Bereits zu Beginn der Corona-Krise im März 2020 vereinbarte Frankreich mit Deutschland, Belgien und der Schweiz die für Grenzgänger geltenden Ausnahmeregelungen für die Besteuerung deren Einkünfte auch bei Home-Office-Arbeit aufrechtzuerhalten.

In der Woche vom 11. Mai 2020 vereinbarten dieselben Länder Abkommen für die Grenzgänger, die nicht von diesen Ausnahmeregelungen profitieren können, da sie zwar außerhalb Ihres Wohnsitzstaates arbeiten, aber außerhalb der in den Doppelbesteuerungsabkommen definierten Grenzgebiete wohnen oder arbeiten.

So sehen die im Mai vereinbarten Abkommen für diese Grenzgänger vor, dass die Arbeitstage, welche aufgrund der Corona-Maßnahmen im Home-Office geleisteten werden müssen – entgegen der Standardregelung – als Arbeitstage in dem Staat geltend gemacht werden können, in dem sie normalerweise ihre Tätigkeit ausüben.
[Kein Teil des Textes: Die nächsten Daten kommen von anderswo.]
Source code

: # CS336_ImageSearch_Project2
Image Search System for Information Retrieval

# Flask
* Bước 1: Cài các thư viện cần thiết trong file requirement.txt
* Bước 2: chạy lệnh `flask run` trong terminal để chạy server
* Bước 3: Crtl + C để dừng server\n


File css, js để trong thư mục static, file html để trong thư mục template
Somit hat die Tätigkeit im Home-Office für Grenzgänger keinen Einfluss auf deren Einkommensbesteuerung. Für Grenzgänger, die von diesen Abkommen allerdings nicht Gebrauch machen möchten, gelten die im Home-Office geleisteten Arbeitstage als im Wohnsitzstaat steuerpflichtig.

Das Abkommen mit Deutschland legt übrigens fest, dass das aus deutscher gesetzlicher Sozialversicherung an in Frankreich wohnhafte Arbeitnehmer gezahlte Kurzarbeitergeld, nur in Frankreich steuerpflichtig ist.

Die mit Deutschland und der Schweiz geschlossenen Abkommen gelten ab dem 11. und dem 14. März 2020 und werden stillschweigend monatlich verlängert, solange die Vertragsstaaten der Ansicht sind, dass die Gesundheitskrise dies rechtfertigt.

Das mit Belgien geschlossene Abkommen gilt vom 14. März bis 30. Juni 2020. Nach diesem Datum können beide Länder eine Verlängerung vereinbaren.